DEAR SOMEONE ELSE’S MOM: We are very fortunate in that my husband makes enough money at his job for us to be able to stay on top of our monthly budget and even put some money away each month. For the first three years we were married, even after our daughter was born, I was also working fulltime, and while the money was really good, the stress and crazy-long commute were getting to me, especially considering I didn’t love my job. I felt like I barely had a life, since by the time I got home and we had a late dinner, there was no time with our baby, and there wasn’t much time for me and my husband during the week.

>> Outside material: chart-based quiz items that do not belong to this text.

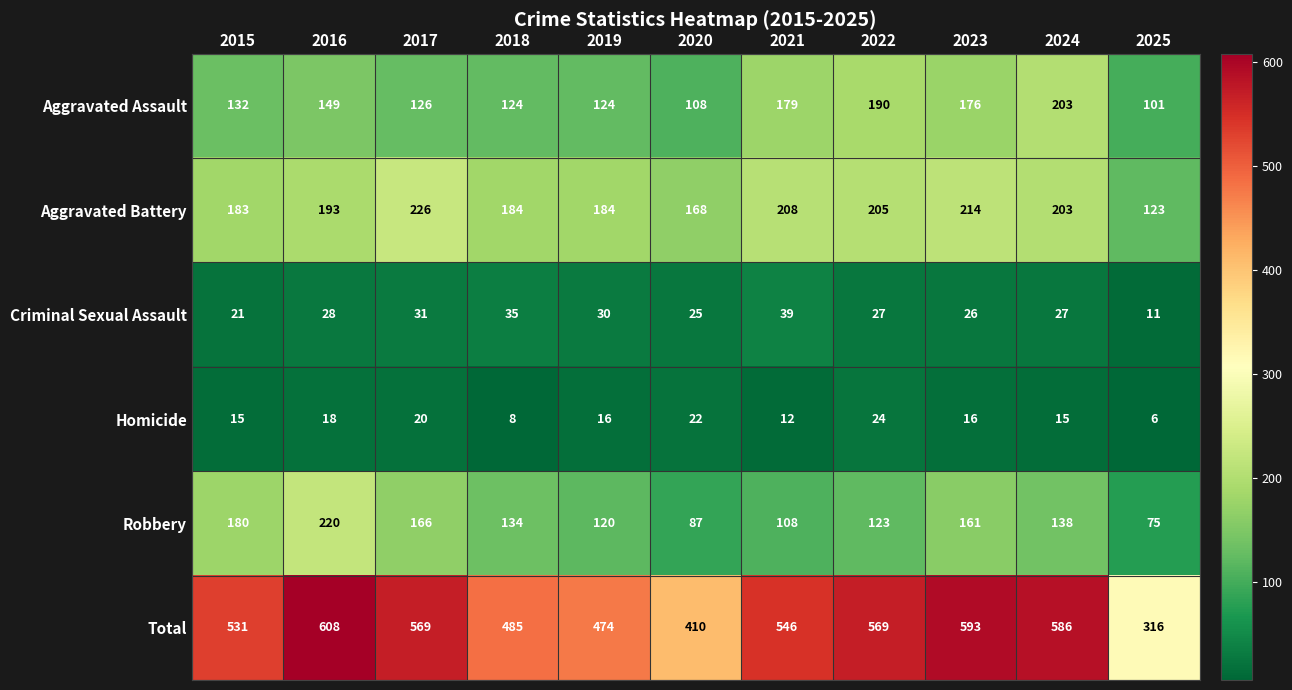

Is it true that Aggravated Assault equals 40 at 2017?

False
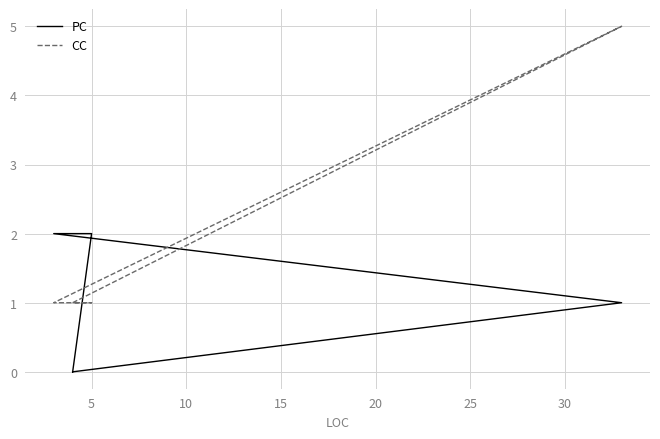

What is the difference between the highest and lowest values at 20?

1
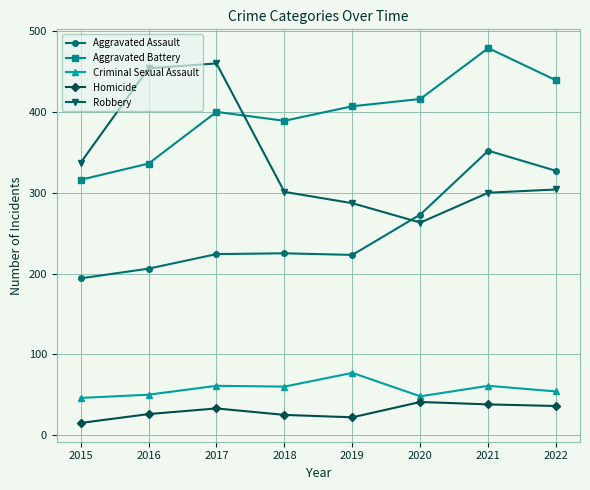

Rank the series by their maximum value, from lowest to highest.

Homicide, Criminal Sexual Assault, Aggravated Assault, Robbery, Aggravated Battery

Since he got a big raise and a promotion nearly a year ago, my husband works longer days and more weekends. So we decided that it would be fine for me to stay home, take care of our baby, run the house, and have more time as a family by working around my husband’s schedule. We are also looking at adding to our family in the next year or two, and I would like to be able to continue being home fulltime, at least while our kids are little.
We really thought a lot before making this move, and we are at peace with it. My mother, however, thinks I’ve made a horrible mistake to give up my career. She knew I wasn’t happy in it, and that I always planned on being home with kids when they came along anyway. Almost every time we talk, or she and I get together, she hammers me with how she was able to do it all and is now a CEO with a big bank account and all the trimmings. She just doesn’t get what makes her happy was definitely not making me happy.
What do I do to convince my mom that there is no shame and no sellout to being a fulltime mother and homemaker? --- HAPPY AT HOME
DEAR HAPPY AT HOME: It sounds like you’re one of many young people who’ve decided to step out of the traditional work world to follow a different path. For some, “having it all” means finding your own balance, in your own way, outside of generally accepted and expected choices.
If your mom has always had a heavy focus on her career, it’s not surprising she has trouble understanding where you’re coming from. If you can demonstrate over time that you’re keeping busy and mentally challenged — which hopefully you are, for your own sake — she may relent. If not, work on agreeing to disagree as you each do what makes you happy.